Distributed GPU Computing

4.4. Distributed GPU Computing#

The scaling of machine learning (ML) workloads in HPC environments can be achieved through various parallelism approaches. This section outlines the primary methods for parallelizing ML computations.

One can decide to use multiple GPUs on their AI/ML applications for different reasons including but not limited to:

Handling large-scale datasets
Hyperparameter tuning
Train/inferece large-scale Model that does not fit into the memory of a single GPU.

4.4.1. Inter GPU Communication#

In majority of use-cases of multi-GPU computation there is the need for different GPU to communicate and send their partail computation to one another to sync. NCCL libarary from NVIDIA is widely in use for NIVIDA based GPU communication.

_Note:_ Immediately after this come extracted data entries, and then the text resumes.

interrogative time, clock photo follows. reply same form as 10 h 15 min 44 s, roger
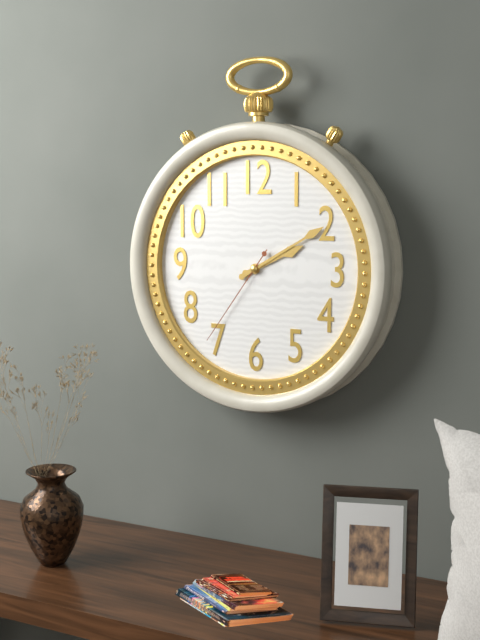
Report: 2 h 10 min 36 s
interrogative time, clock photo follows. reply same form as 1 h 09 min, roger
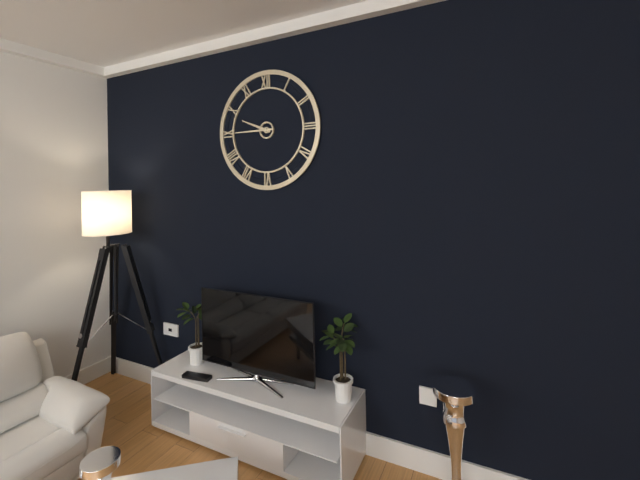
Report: 9 h 45 min
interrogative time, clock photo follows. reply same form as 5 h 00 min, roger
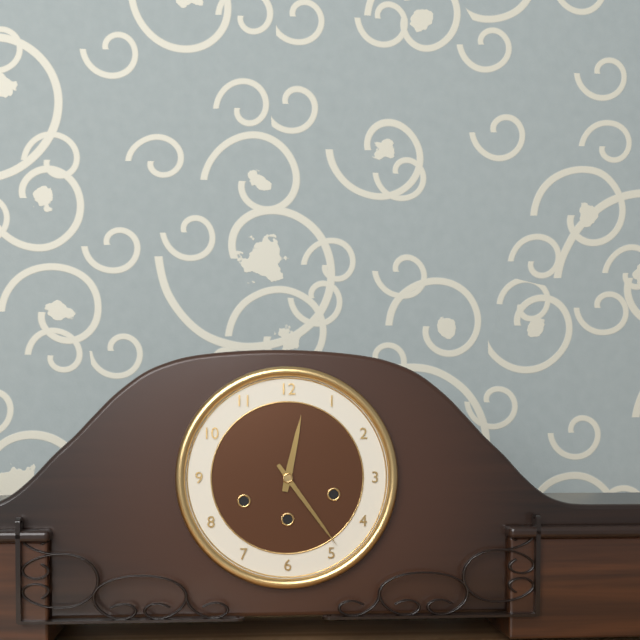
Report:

4.4.1.1. NVIDIA Collective Communication Library (NCCL)#

For multi-GPU and multi-node communication, NVIDIA Collective Communication Library (NCCL, pronounced “Nickel”) is being used as backend in distributed strategies for Nvidia GPUs such as Distributed Data Parallel (DDP) and Fully Sharded Data Parallel (FSDP). Following are some of the most related NCCL collective communication primitives :

Scatter: From one rank, data will be distributed across all rank, with each rank receiving a subpart of the data.
Gather: One rank will receive the aggregation of data from all ranks.
AllGather: Each rank receives the aggregation of data from all ranks in the order of the ranks.
Reduce: One rank receives the reduction of input values across ranks.
AllReduce: Each rank receives the reduction of input values across ranks.
ReduceScatter: Input values are reduced across ranks, with each rank receiving a subpart of the result.

4.4.2. Distributed Training Strategies#

4.4.2.1. Simple MLP Network#

To go over the different distributed computing strategies that have been used widely in AI/ML community, let’s consider the following simple example.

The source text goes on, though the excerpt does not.